Las dos caras del éxito de Singapur
La ciudad Estado combina riqueza y un severo control de libertades en su 50º aniversario
De ser una pequeña villa de pescadores con pocos recursos naturales a superar a las grandes potencias mundiales en muchos de los índices de desarrollo. Así es Singapur. Cincuenta años después de su fundación, que se conmemoró ayer con festejos, esta pequeña isla del sudeste asiático se ha convertido en uno de los Estados con el índice de corrupción más bajo del mundo, el séptimo país por PIB per capita y con uno de los mejores sistemas educativos del mundo.
Singapur, antigua colonia británica de la que se independizó en 1963 como parte de Malasia, fue expulsada de su vecina debido a las tensiones raciales y obligada a vivir de forma independiente sin agua o electricidad suficientes.

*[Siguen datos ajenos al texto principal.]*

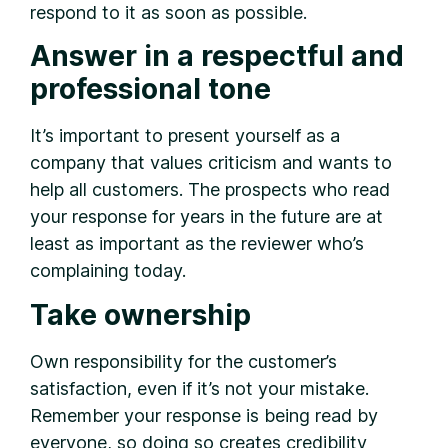
respond to it as soon as possible.
Answer in a respectful and
professional tone
It’s important to present yourself as a
company that values criticism and wants to
help all customers. The prospects who read
your response for years in the future are at
least as important as the reviewer who’s
complaining today.
Take ownership
Own responsibility for the customer’s
satisfaction, even if it’s not your mistake.
Remember your response is being read by
everyone, so doing so creates credibility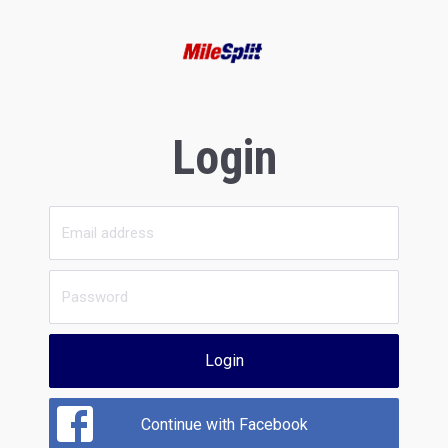
Login
Login
Continue with Facebook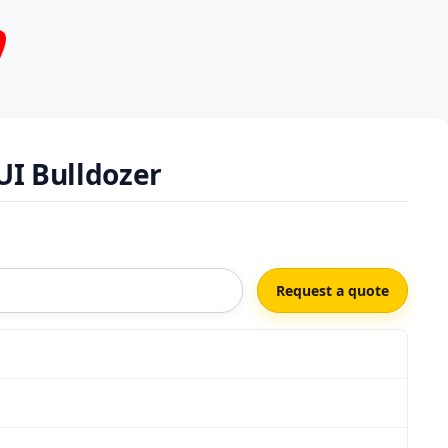
UI Bulldozer
Request a quote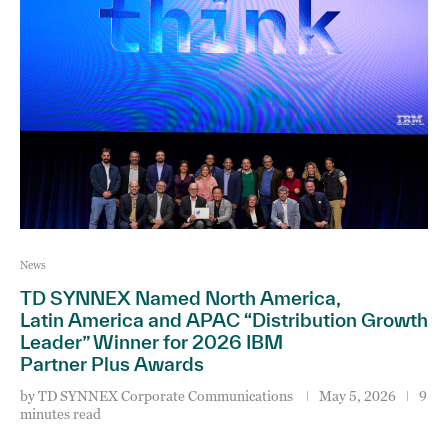
News
TD SYNNEX Named North America,
Latin America and APAC “Distribution Growth
Leader” Winner for 2026 IBM
Partner Plus Awards
by
TD SYNNEX Corporate Communications
May 5, 2026
9
minutes read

Su evolución se debe en gran parte gracias a su ubicación privilegiada en el estrecho de Malaca, una de las rutas de navegación más importantes del mundo. También debido a que es un paraíso fiscal con un entorno favorable para los negocios, a que la mayoría de la población habla inglés y a que goza de gran estabilidad política: el mismo partido ha ganado todas las elecciones desde que fue creada hace medio siglo.
Su modelo, que ayer celebraron cientos de personas con desfiles militares, es difícil de replicar por sus vecinos. “Es una pequeña área [de 700 kilómetros cuadrados] con una pequeña población [cinco millones de habitantes] que puede ser fácilmente contenida y controlada”, explica Emerlynne Gil, consejera para el sudeste asiático de la Comisión Internacional de Juristas.
La ciudad Estado también tiene un lado oscuro. Su fundador y artífice del cambio, Lee Kuan Yew —fallecido hace unos meses— sostenía que el modelo de democracia liberal occidental no podía ser aplicada en un país en desarrollo. Construyó un país con un férreo control de las libertades individuales —la homosexualidad está penada con dos años de prisión, por ejemplo—, que apenas se ha relajado.
Singapur ha sido denominado en más de una ocasión la Disneylandia con pena de muerte, castigo con el que se condena el tráfico de drogas y el homicidio. Los azotes son una forma de castigo para más de 40 delitos y una medida disciplinaria en las prisiones, reformatorios y las escuelas. Y también se prohíben actos que son parte de la vida cotidiana en la mayoría de los países del mundo: desde abrazarse a escupir en la calle o mascar chicle.
“Si no hubiéramos intervenido en la vida de la gente, en cuál es tu vecino, cómo vives, qué ruido haces, cuándo escupes o qué lenguaje utilizas, no estaríamos donde estamos”, dijo en una ocasión Lee Kuan Yew.
Pero la supresión de ciertas libertades civiles, advierte Olof Blomqvist, de Amnistía Internacional, “no es en absoluto una precondición para el desarrollo económico”. Blomqvist recuerda el caso de un joven bloguero encarcelado por publicar imágenes consideradas obscenas en YouTube. “Se merecen celebrar también una sociedad que permita el debate público abierto y libre”, dice.
El milagro de Singapur presenta un elevado coste en derechos humanos que no parece que vaya a cambiar en un futuro cercano.